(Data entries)

::::::

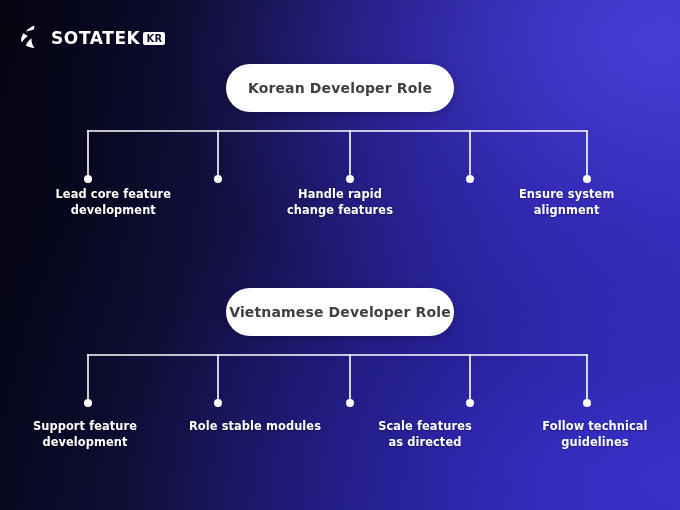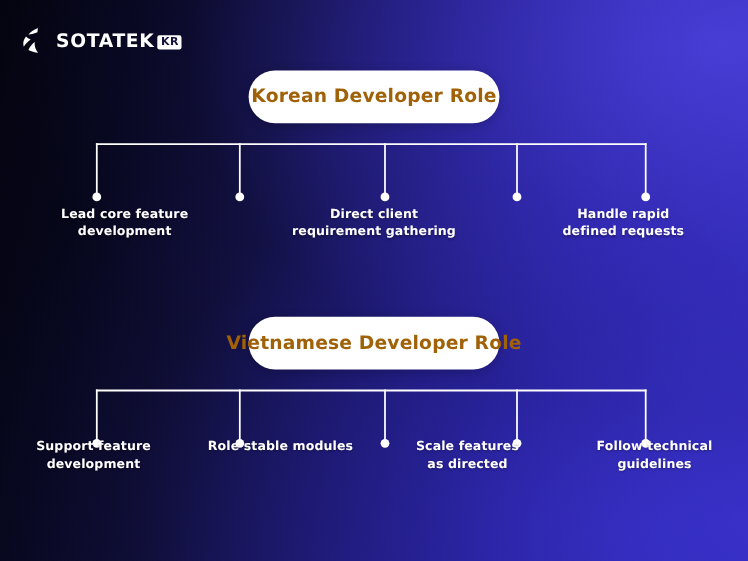--- a/index.html
+++ b/index.html
@@ -64,22 +64,22 @@
     width: 228px;
     height: 48px;
     background: #ffffff;
     border-radius: 26px;
     display: flex;
     align-items: center;
     justify-content: center;
     box-shadow: 0 2px 10px rgba(0,0,0,0.22);
   }
   .pill-label {
-    color: #a16207;
-    font-size: 17px;
+    color: #404040;
+    font-size: 14px;
     font-weight: 700;
     letter-spacing: 0.15px;
     white-space: nowrap;
   }
 
   
   .connectors {
     position: absolute;
     left: 0;
     width: 680px;
@@ -153,26 +153,26 @@
         </g>
       </svg>
     </div>
 
     <div class="leaves" style="top:122px;justify-content:center;">
       <div class="leaf">
         <span class="leaf-label">Lead core feature
 development</span>
       </div>
       <div class="leaf">
-        <span class="leaf-label">Direct client
-requirement gathering</span>
-      </div>
-      <div class="leaf">
         <span class="leaf-label">Handle rapid
-defined requests</span>
+change features</span>
+      </div>
+      <div class="leaf">
+        <span class="leaf-label">Ensure system
+alignment</span>
       </div>
     </div>
   </div>
 
   <div class="group" style="top:288px;">
 
     <div class="pill" style="top:0;text-align:center;">
       <span class="pill-label">Vietnamese Developer Role</span>
     </div>
 
@@ -189,21 +189,21 @@
         <g fill="#ffffff">
           <circle cx="88" cy="51" r="4"></circle>
           <circle cx="218" cy="51" r="4"></circle>
           <circle cx="350" cy="51" r="4"></circle>
           <circle cx="470" cy="51" r="4"></circle>
           <circle cx="587" cy="51" r="4"></circle>
         </g>
       </svg>
     </div>
 
-    <div class="leaves" style="top:109px;">
+    <div class="leaves" style="top:130px;">
       <div class="leaf">
         <span class="leaf-label">Support feature
 development</span>
       </div>
       <div class="leaf">
         <span class="leaf-label">Role stable modules</span>
       </div>
       <div class="leaf">
         <span class="leaf-label">Scale features
 as directed</span>

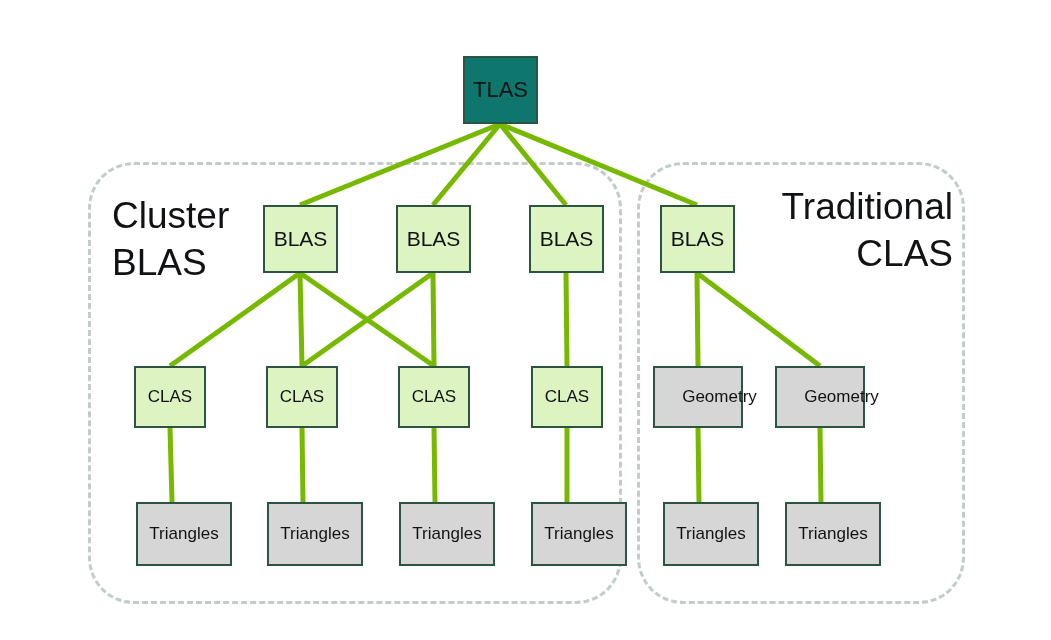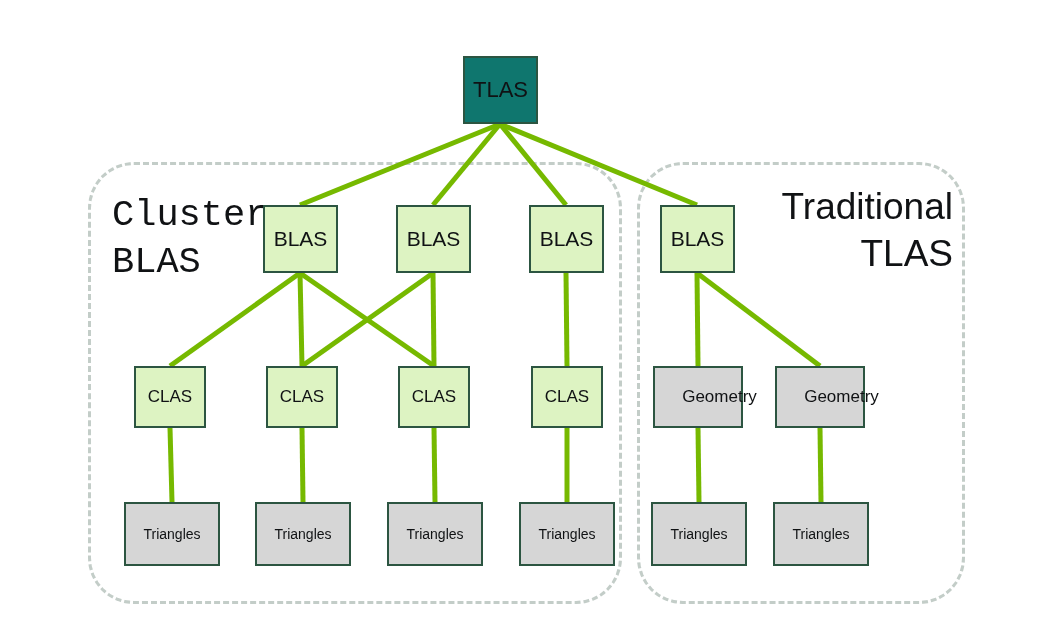--- a/index.html
+++ b/index.html
@@ -34,55 +34,55 @@
     background: transparent;
   }
   .group-label {
     position: absolute;
     color: #15191c;
     font-size: 37px;
     line-height: 47px;
     font-family: "Liberation Sans", sans-serif;
     white-space: pre-line;
   }
-  .group-label.left  { text-align: left; font-family: Liberation Mono, monospace; }
+  .group-label.left  { text-align: left; }
   .group-label.right { text-align: right; }
 
   .node {
     position: absolute;
     box-sizing: border-box;
     display: flex;
     align-items: center;
     justify-content: center;
     border: 2px solid #2c5541;
     color: #101214;
     font-family: "Liberation Sans", sans-serif;
     text-align: center;
   }
   .node.green { background: #ddf3c2; }
   .node.gray  { background: #d6d6d6; }
 
   .n-tlas  { font-size: 22px; }
   .n-blas  { font-size: 21px; }
   .n-clas  { font-size: 17px; }
   .n-geom  { font-size: 17px; padding-left: 43px; }
-  .n-tri   { font-size: 14px; }
+  .n-tri   { font-size: 17px; margin-left: 12px; }
 </style>
 </head>
 <body>
 
 <div id="stage">
 
   <div id="groups">
       <div class="group-box" style="left: 88px; top: 162px; width: 534px; height: 442px; border-color: rgb(195, 205, 200);"></div>
       <div class="group-label left" style="left: 112px; top: 192px; color: rgb(16, 18, 20);">Cluster
 BLAS</div>
       <div class="group-box" style="left: 637px; top: 162px; width: 328px; height: 442px; border-color: rgb(195, 205, 200);"></div>
       <div class="group-label right" style="left: auto; top: 183px; right: 98px; width: 210px; color: rgb(16, 18, 20);">Traditional
-TLAS</div>
+CLAS</div>
     </div>
 
   <svg id="edges" viewBox="0 0 1051 640" xmlns="http://www.w3.org/2000/svg">
       <line x1="500" y1="124" x2="300" y2="205" stroke="#76b900" stroke-width="5" stroke-linecap="butt"></line>
       <line x1="500" y1="124" x2="433" y2="205" stroke="#76b900" stroke-width="5" stroke-linecap="butt"></line>
       <line x1="500" y1="124" x2="566" y2="205" stroke="#76b900" stroke-width="5" stroke-linecap="butt"></line>
       <line x1="500" y1="124" x2="697" y2="205" stroke="#76b900" stroke-width="5" stroke-linecap="butt"></line>
       <line x1="300" y1="273" x2="170" y2="366" stroke="#76b900" stroke-width="5" stroke-linecap="butt"></line>
       <line x1="300" y1="273" x2="302" y2="366" stroke="#76b900" stroke-width="5" stroke-linecap="butt"></line>
       <line x1="300" y1="273" x2="434" y2="366" stroke="#76b900" stroke-width="5" stroke-linecap="butt"></line>

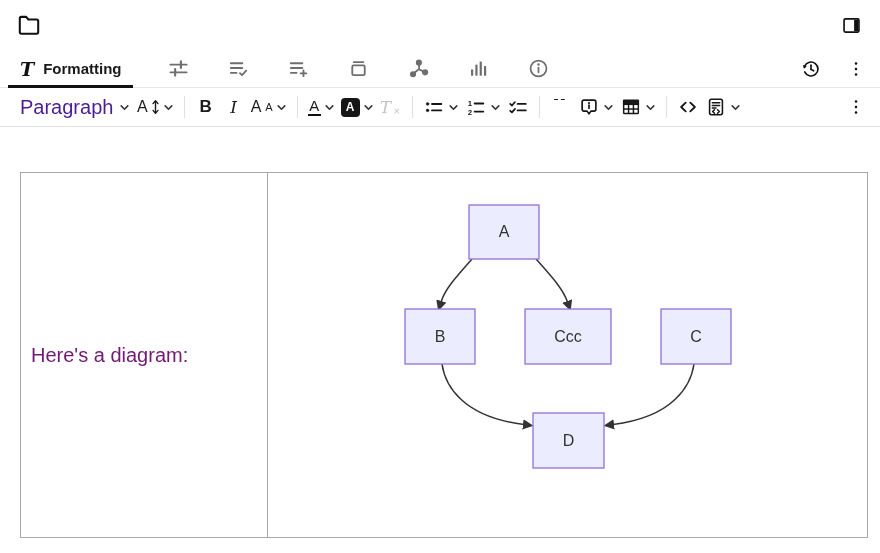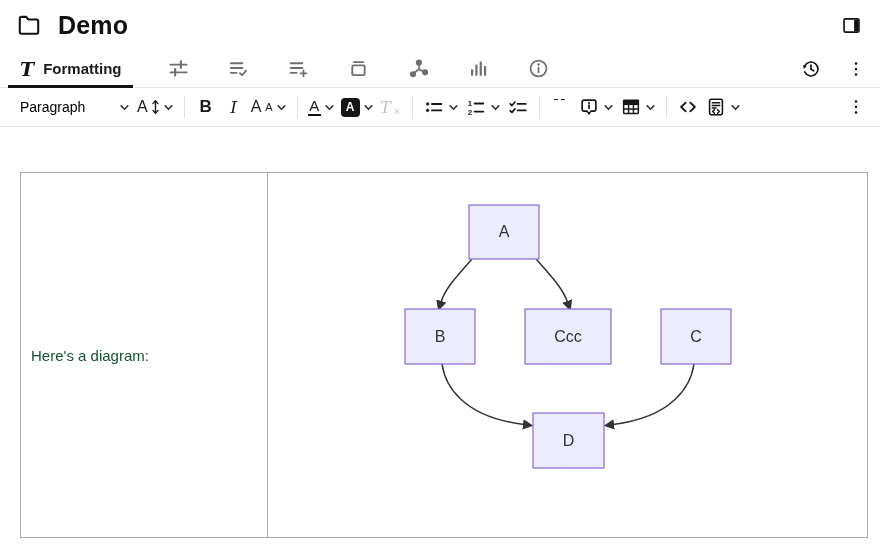--- a/index.html
+++ b/index.html
@@ -21,56 +21,55 @@
   .tab.active::after { content:""; position:absolute; left:0; right:0; bottom:-1px; height:3px; background:#111; }
   .tab-icons { display:flex; align-items:center; gap:33px; margin-left:32px; }
   .tab-right { margin-left:auto; display:flex; align-items:center; gap:20px; padding-right:4px; }
 
   
   .toolbar { height:39px; display:flex; align-items:center; padding:0 10px; border-bottom:1px solid #e3e3e3; }
   .tbtn { height:30px; min-width:28px; border:none; background:none; cursor:pointer; display:flex;
           align-items:center; justify-content:center; gap:3px; padding:0 3px; color:#1b1b1b; }
   .tdiv { width:1px; height:22px; background:#e0e0e0; margin:0 7px; }
   .blocksel { width:124px; justify-content:space-between; padding:0 4px 0 10px; }
-  .blocksel .bl { font-size:14px; color:#000000; }
+  .blocksel .bl { font-size:20px; color:#4c1d95; }
   .glyph-b { font-size:17px; font-weight:bold; }
   .glyph-i { font-size:17px; font-style:italic; font-family:"DejaVu Serif","Liberation Serif",serif; }
   .glyph-a { font-size:16px; font-weight:500; }
   .case-small { font-size:11px; font-weight:500; margin-left:1px; }
   .colorA { display:flex; flex-direction:column; align-items:center; line-height:1; }
   .colorA .a { font-size:15px; font-weight:500; }
   .colorA .bar { width:13px; height:2px; background:#111; margin-top:1px; }
   .hl { width:19px; height:19px; background:#161616; border-radius:4px; color:#fff;
         display:flex; align-items:center; justify-content:center; font-size:12px; font-weight:bold; }
   .clear { color:#c3c3c3; font-family:"DejaVu Serif","Liberation Serif",serif; font-style:italic; font-size:17px; position:relative; }
   .clear .sub { font-size:9px; font-style:normal; position:relative; top:4px; left:-1px; }
   .quote-glyph { font-family:"DejaVu Serif","Liberation Serif",serif; font-size:30px; font-weight:bold; line-height:10px; height:16px; overflow:hidden; color:#161616; }
   .tb-right { margin-left:auto; }
 
   
   .doc { padding:45px 12px 0 20px; }
   table.dtable { border-collapse:collapse; width:848px; height:366px; }
   table.dtable td { border:1px solid #a9a9a9; vertical-align:middle; }
-  td.cell-left { width:248px; padding-left:10px; font-size:15px; color:#14532d; }
+  td.cell-left { width:248px; padding-left:10px; font-size:20px; color:#701a75; }
   td.cell-right { width:600px; padding:0; position:relative; }
   .dgsvg { display:block; }
   .dg-label { font-size:16px; fill:#333; font-family:"Liberation Sans",sans-serif; }
 
   svg.ic { display:block; }
 </style>
 </head>
 <body>
 
 <div class="header">
   <span class="folder">
     <svg class="ic" width="26" height="26" viewBox="0 0 24 24" fill="none" stroke="#111" stroke-width="1.9" stroke-linejoin="round">
       <path d="M3.5 18.5 V6 a1.5 1.5 0 0 1 1.5 -1.5 h4.4 l2 2.4 h7.6 a1.5 1.5 0 0 1 1.5 1.5 v10.1 a1.5 1.5 0 0 1 -1.5 1.5 H5 a1.5 1.5 0 0 1 -1.5 -1.5 z"></path>
     </svg>
   </span>
-  <span class="title">Demo</span>
   <span class="spacer"></span>
   <button class="iconbtn">
     <svg class="ic" width="21" height="21" viewBox="0 0 24 24" fill="none" stroke="#111" stroke-width="1.9">
       <rect x="3.5" y="4.5" width="17" height="15" rx="1.5"></rect>
       <rect x="15" y="5.5" width="4.5" height="13" fill="#111" stroke="none"></rect>
     </svg>
   </button>
 </div>
 
 <div class="tabbar">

::::::

PROMPT:
Check the records above and copy each line that has the string "items".

WRITTEN ANSWER:
     align-items: center;
     align-items: center;
   .tab-icons { display:flex; align-items:center; gap:33px; margin-left:32px; }
   .tab-right { margin-left:auto; display:flex; align-items:center; gap:20px; padding-right:4px; }
   .toolbar { height:39px; display:flex; align-items:center; padding:0 10px; border-bottom:1px solid #e3e3e3; }
           align-items:center; justify-content:center; gap:3px; padding:0 3px; color:#1b1b1b; }
   .colorA { display:flex; flex-direction:column; align-items:center; line-height:1; }
         display:flex; align-items:center; justify-content:center; font-size:12px; font-weight:bold; }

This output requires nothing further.